= DATA EXTRACT =

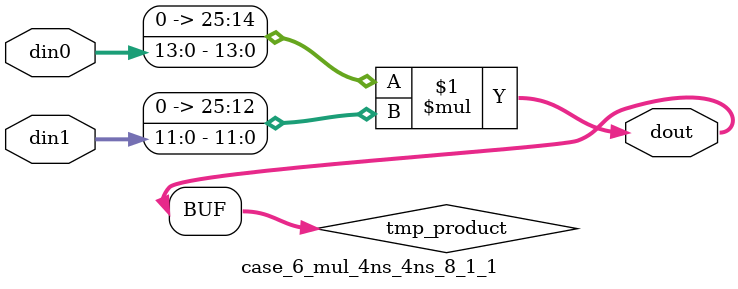
<source format=v>

`timescale 1 ns / 1 ps

 (* use_dsp = "no" *)  module case_6_mul_4ns_4ns_8_1_1(din0, din1, dout);
parameter ID = 1;
parameter NUM_STAGE = 0;
parameter din0_WIDTH = 14;
parameter din1_WIDTH = 12;
parameter dout_WIDTH = 26;

input [din0_WIDTH - 1 : 0] din0; 
input [din1_WIDTH - 1 : 0] din1; 
output [dout_WIDTH - 1 : 0] dout;

wire signed [dout_WIDTH - 1 : 0] tmp_product;
























assign tmp_product = $signed({1'b0, din0}) * $signed({1'b0, din1});











assign dout = tmp_product;





















endmodule

</source>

= PROBLEM REQUIREMENTS =
Everything in the listing is to be returned word for word, except the pictures.

= REPLY TO THE EXERCISE =
<source format=v>

`timescale 1 ns / 1 ps

 (* use_dsp = "no" *)  module case_6_mul_4ns_4ns_8_1_1(din0, din1, dout);
parameter ID = 1;
parameter NUM_STAGE = 0;
parameter din0_WIDTH = 14;
parameter din1_WIDTH = 12;
parameter dout_WIDTH = 26;

input [din0_WIDTH - 1 : 0] din0; 
input [din1_WIDTH - 1 : 0] din1; 
output [dout_WIDTH - 1 : 0] dout;

wire signed [dout_WIDTH - 1 : 0] tmp_product;
























assign tmp_product = $signed({1'b0, din0}) * $signed({1'b0, din1});











assign dout = tmp_product;





















endmodule

</source>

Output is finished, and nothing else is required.